Digoxin is widely accepted as a first-line antiarrhythmic
drug.24 Sotalol, flecainide, and amiodarone serve as
secondary options when digoxin proves ineffective in achieving
conversion to sinus rhythm.32 However, studies
indicate that for fetuses with hydrops, digoxin’s limited placental
transfer hampers its effectiveness.33 Therefore, for
cases involving hydrops, especially in fetal treatment, it is
recommended to initiate sotalol or flecainide, both of which exhibit
good placental transfer abilities.31,34 In our study,
the combination of digoxin and flecainide was introduced in the cases
which had associated hydrops, encompassing three instances of SVT and
one case of JET. All these cases reverted to sinus rhythm along with
resolution of the hydrops, accounting for 50% of the case of fetal
tachyarrhythmias. Digoxin monotherapy was initiated in two isolated
cases of SVT and once case of atrial flutter. Successful reversion to
sinus rhythm was achieved in the case of atrial flutter. However, in SVT
cases, monotherapy with digoxin did not result in reversion,
necessitating the addition of other antiarrhythmic agents in both
instances.
Thus, the study underscores the prevalence of SVT in fetal
tachyarrhythmias and the pivotal role of hydrops in treatment decisions.
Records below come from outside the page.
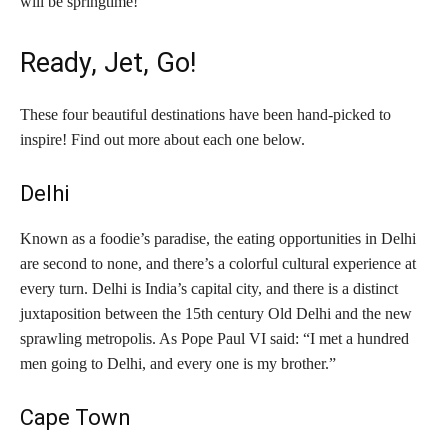
will be springtime!
Ready, Jet, Go!
These four beautiful destinations have been hand-picked to
inspire! Find out more about each one below.
Delhi
Known as a foodie’s paradise, the eating opportunities in Delhi
are second to none, and there’s a colorful cultural experience at
every turn. Delhi is India’s capital city, and there is a distinct
juxtaposition between the 15th century Old Delhi and the new
sprawling metropolis. As Pope Paul VI said: “I met a hundred
men going to Delhi, and every one is my brother.”
Cape Town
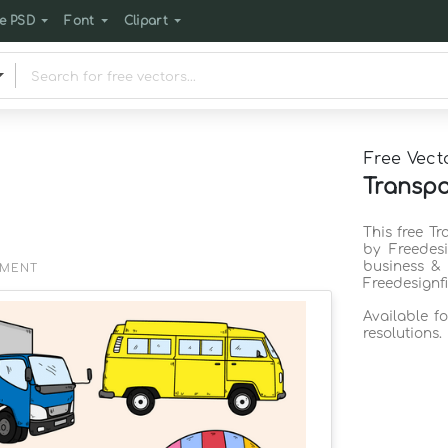
e PSD
Font
Clipart
Free Vect
Transpo
This free T
by Freedes
business & 
EMENT
Freedesignf
Available f
resolutions.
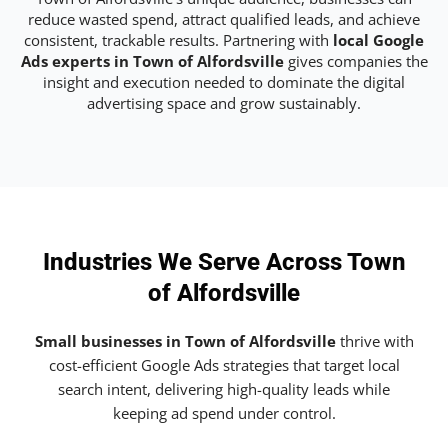
reduce wasted spend, attract qualified leads, and achieve
consistent, trackable results. Partnering with
local Google
Ads experts in Town of Alfordsville
gives companies the
insight and execution needed to dominate the digital
advertising space and grow sustainably.
Industries We Serve Across Town
of Alfordsville
Small businesses in Town of Alfordsville
thrive with
cost-efficient Google Ads strategies that target local
search intent, delivering high-quality leads while
keeping ad spend under control.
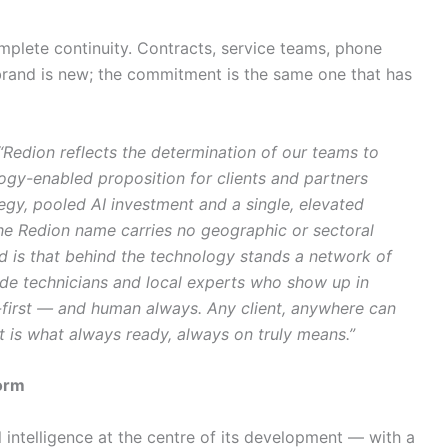
complete continuity. Contracts, service teams, phone
and is new; the commitment is the same one that has
“Redion reflects the determination of our teams to
ogy-enabled proposition for clients and partners
gy, pooled AI investment and a single, elevated
he Redion name carries no geographic or sectoral
nd is that behind the technology stands a network of
ide technicians and local experts who show up in
-first — and human always. Any client, anywhere can
t is what always ready, always on truly means.”
form
l intelligence at the centre of its development — with a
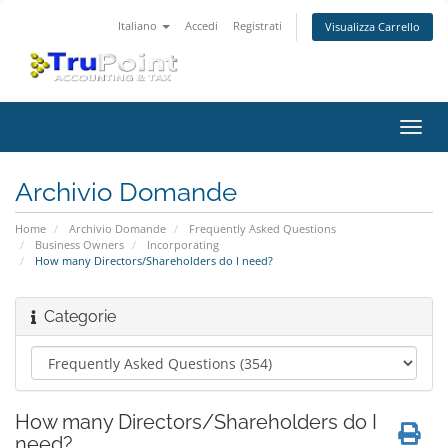
Italiano
Accedi
Registrati
Visualizza Carrello
Attiv
Navi
Archivio Domande
Home
Archivio Domande
Frequently Asked Questions
Business Owners
Incorporating
How many Directors/Shareholders do I need?
Categorie
How many Directors/Shareholders do I
need?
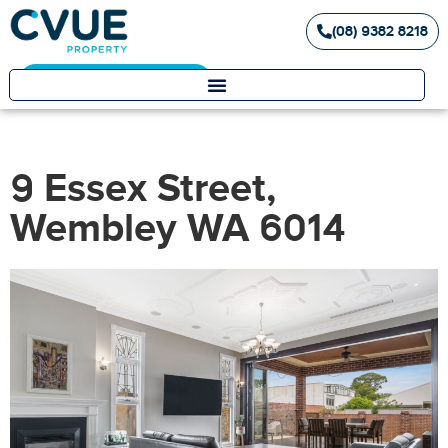
(08) 9382 8218
Landlord / Tenant Portal
9 Essex Street,
Wembley WA 6014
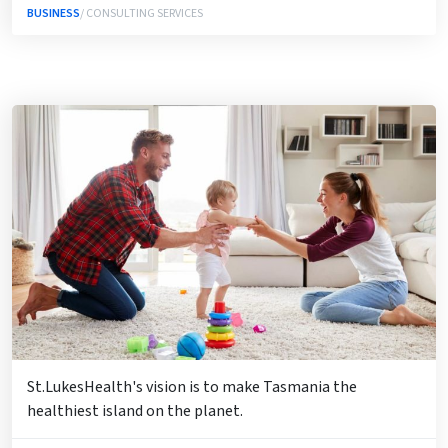
BUSINESS
/ CONSULTING SERVICES
St.LukesHealth's vision is to make Tasmania the
healthiest island on the planet.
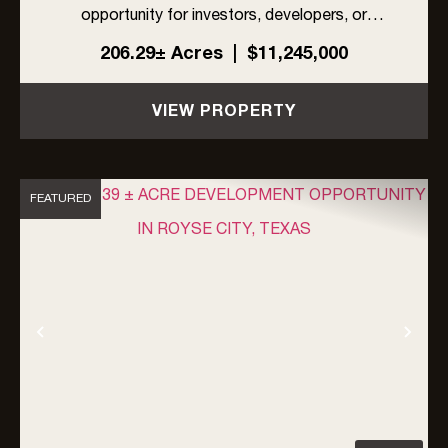
opportunity for investors, developers, or
ranchers in rapidly growing Rockwall County,
206.29± Acres
|
$11,245,000
Texas. Located within the ETJ of Rockwall
County, the property is unrestricted by zoning,
VIEW PROPERTY
an...
FEATURED
Previous
Nex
While much of the literature often compares digoxin versus flecainide
and explores stepwise approaches to managing SVT, there are limited case
studies delving into the initiation of combined digoxin and flecainide
as a first line treatment, particularly in cases involving
hydrops.35,36 The successful application of this
combined therapy in our study suggests a potential shift in the
treatment paradigm and proposes it as a viable first-line option for SVT
with hydrops. However, further studies with larger sample sizes are
necessary to validate the findings and it is crucial to exercise caution
and make thoughtful selections of antiarrhythmics tailored to the unique
characteristics of each case.
VT is a rare fetal arrhythmia, constituting only 1–2% of
cases.25 Optimal therapy remains unclear due to its
rarity. Current literature suggests maternal intravenous magnesium
therapy as a first-line treatment for sustained VT.37Additional measures, such as intravenous lidocaine, oral propranolol, or
oral mexiletine, are recommended alongside
magnesium.32,37,38 In cases related to isoimmunization
or myocarditis, dexamethasone and intravenous immunoglobulin infusion
have been employed.39 In this study, we encountered
one case of VT with prolonged QT, where treatment with IV magnesium
sulphate followed by oral propranolol was initiated. While the rhythm
was controlled with small recurring episodes, the baby succumbed to
neurological complications 3 hours after birth. Hence, the study
highlights the rarity of fetal VT, emphasizing the challenges in
therapeutic strategies and the need for further research to establish
standardized protocols. Beyond clinical aspects, the study suggests
delving into the genetic and molecular factors associated with fetal VT,
potentially leading to personalized management strategies based on
identified markers. The impact of early VT diagnosis, evaluation of
maternal and fetal risk factors, and a detailed analysis of neurological
complications constitute key facets of this multifaceted approach.